● What the exercise asks
If a line in the data holds "house", copy that line out in full.

● Recorded data

◆ ◆ ◆ ◆

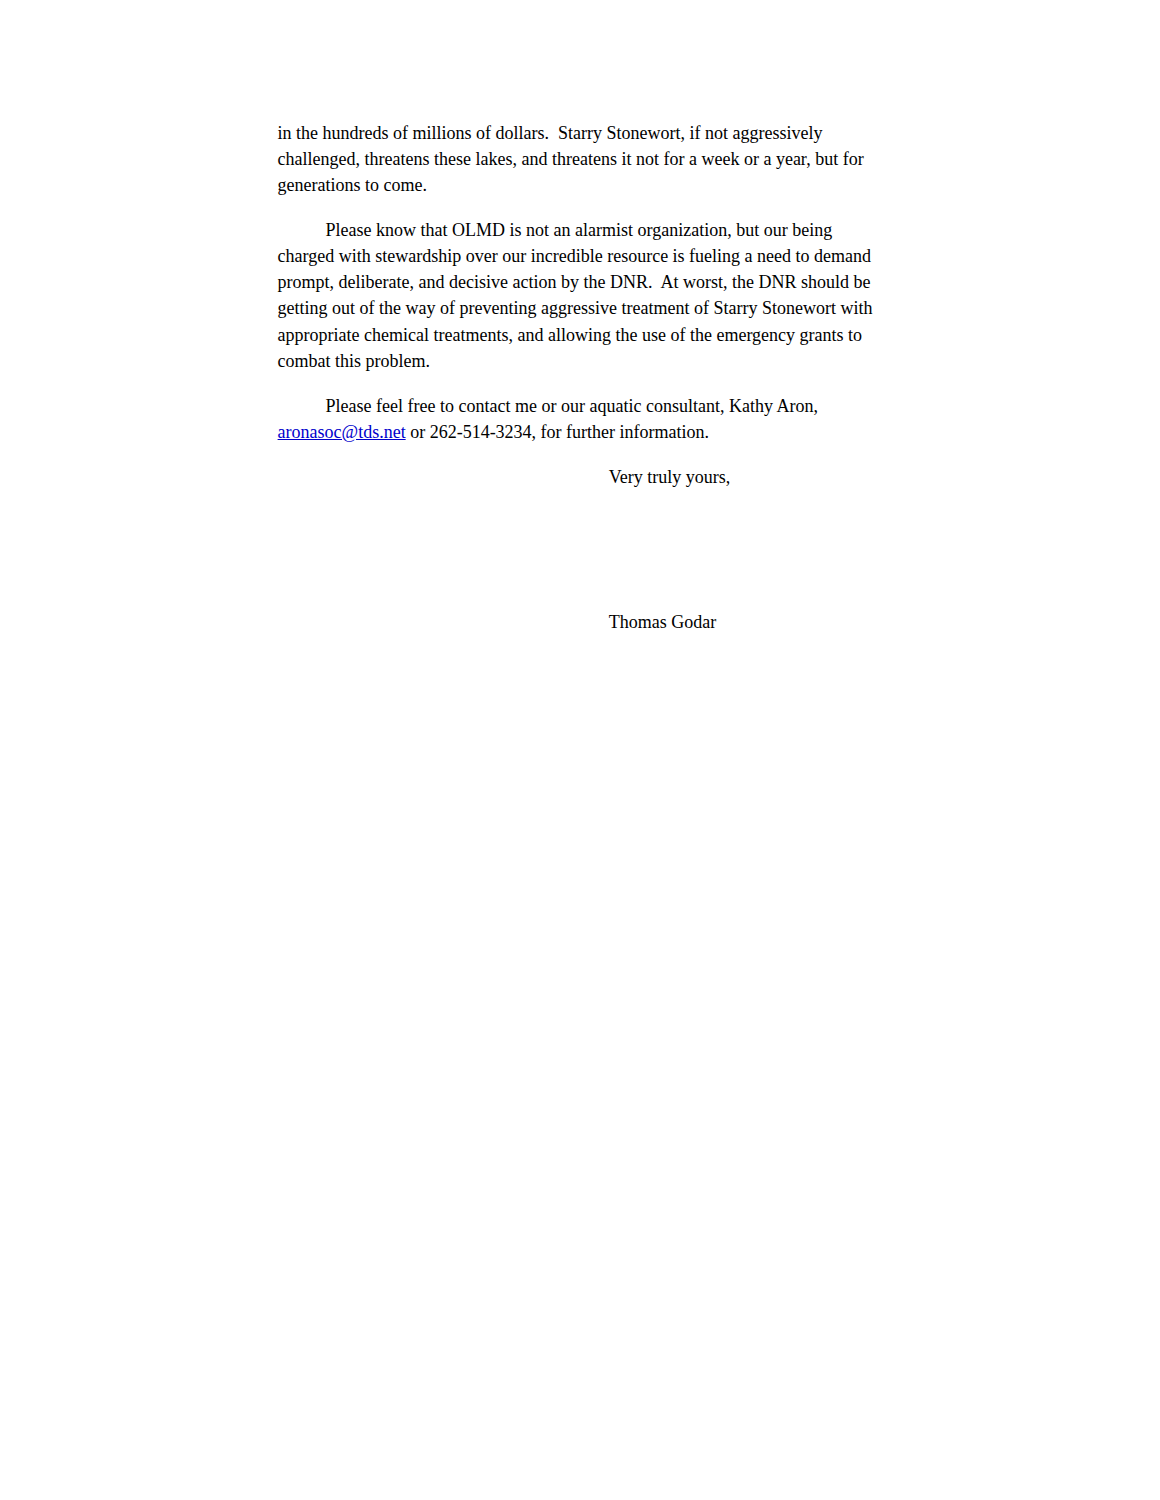in the hundreds of millions of dollars. Starry Stonewort, if not aggressively challenged, threatens these lakes, and threatens it not for a week or a year, but for generations to come.
Please know that OLMD is not an alarmist organization, but our being charged with stewardship over our incredible resource is fueling a need to demand prompt, deliberate, and decisive action by the DNR. At worst, the DNR should be getting out of the way of preventing aggressive treatment of Starry Stonewort with appropriate chemical treatments, and allowing the use of the emergency grants to combat this problem.
Please feel free to contact me or our aquatic consultant, Kathy Aron, aronasoc@tds.net or 262-514-3234, for further information.
Very truly yours,
Thomas Godar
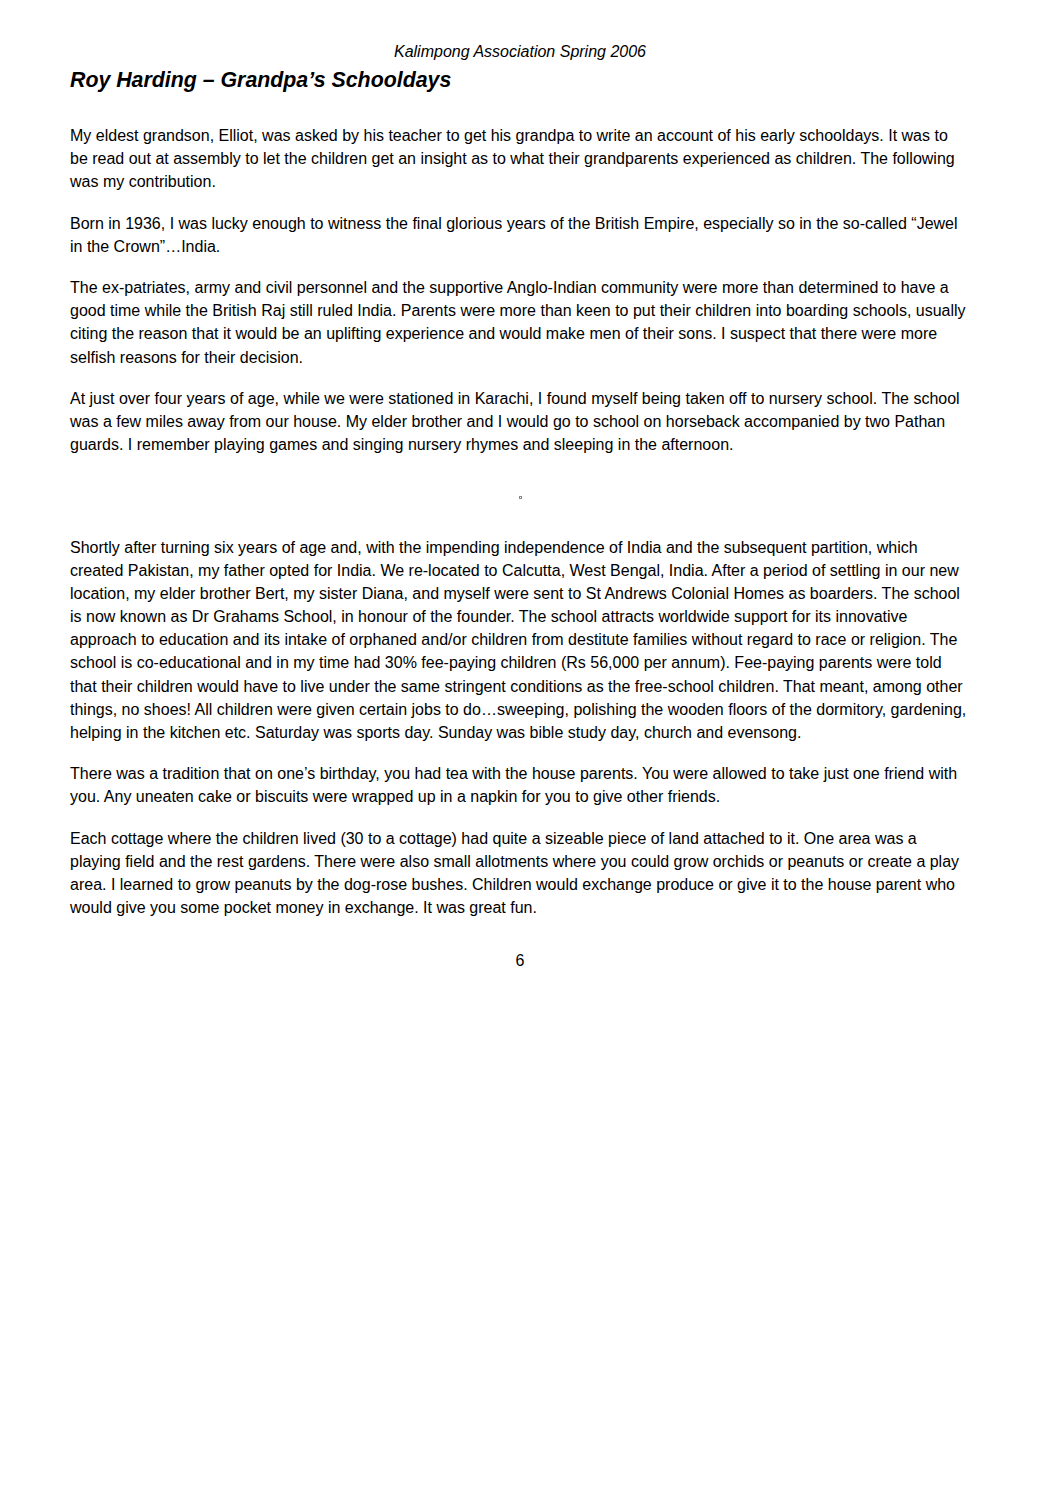Kalimpong Association Spring 2006
Roy Harding – Grandpa’s Schooldays
My eldest grandson, Elliot, was asked by his teacher to get his grandpa to write an account of his early schooldays. It was to be read out at assembly to let the children get an insight as to what their grandparents experienced as children. The following was my contribution.
Born in 1936, I was lucky enough to witness the final glorious years of the British Empire, especially so in the so-called “Jewel in the Crown”…India.
The ex-patriates, army and civil personnel and the supportive Anglo-Indian community were more than determined to have a good time while the British Raj still ruled India. Parents were more than keen to put their children into boarding schools, usually citing the reason that it would be an uplifting experience and would make men of their sons. I suspect that there were more selfish reasons for their decision.
At just over four years of age, while we were stationed in Karachi, I found myself being taken off to nursery school. The school was a few miles away from our house. My elder brother and I would go to school on horseback accompanied by two Pathan guards. I remember playing games and singing nursery rhymes and sleeping in the afternoon.
Shortly after turning six years of age and, with the impending independence of India and the subsequent partition, which created Pakistan, my father opted for India. We re-located to Calcutta, West Bengal, India. After a period of settling in our new location, my elder brother Bert, my sister Diana, and myself were sent to St Andrews Colonial Homes as boarders. The school is now known as Dr Grahams School, in honour of the founder. The school attracts worldwide support for its innovative approach to education and its intake of orphaned and/or children from destitute families without regard to race or religion. The school is co-educational and in my time had 30% fee-paying children (Rs 56,000 per annum). Fee-paying parents were told that their children would have to live under the same stringent conditions as the free-school children. That meant, among other things, no shoes! All children were given certain jobs to do…sweeping, polishing the wooden floors of the dormitory, gardening, helping in the kitchen etc. Saturday was sports day. Sunday was bible study day, church and evensong.
There was a tradition that on one’s birthday, you had tea with the house parents. You were allowed to take just one friend with you. Any uneaten cake or biscuits were wrapped up in a napkin for you to give other friends.
Each cottage where the children lived (30 to a cottage) had quite a sizeable piece of land attached to it. One area was a playing field and the rest gardens. There were also small allotments where you could grow orchids or peanuts or create a play area. I learned to grow peanuts by the dog-rose bushes. Children would exchange produce or give it to the house parent who would give you some pocket money in exchange. It was great fun.
6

◆ ◆ ◆ ◆

● Your solution
At just over four years of age, while we were stationed in Karachi, I found myself being taken off to nursery school. The school was a few miles away from our house. My elder brother and I would go to school on horseback accompanied by two Pathan guards. I remember playing games and singing nursery rhymes and sleeping in the afternoon.
There was a tradition that on one’s birthday, you had tea with the house parents. You were allowed to take just one friend with you. Any uneaten cake or biscuits were wrapped up in a napkin for you to give other friends.
Each cottage where the children lived (30 to a cottage) had quite a sizeable piece of land attached to it. One area was a playing field and the rest gardens. There were also small allotments where you could grow orchids or peanuts or create a play area. I learned to grow peanuts by the dog-rose bushes. Children would exchange produce or give it to the house parent who would give you some pocket money in exchange. It was great fun.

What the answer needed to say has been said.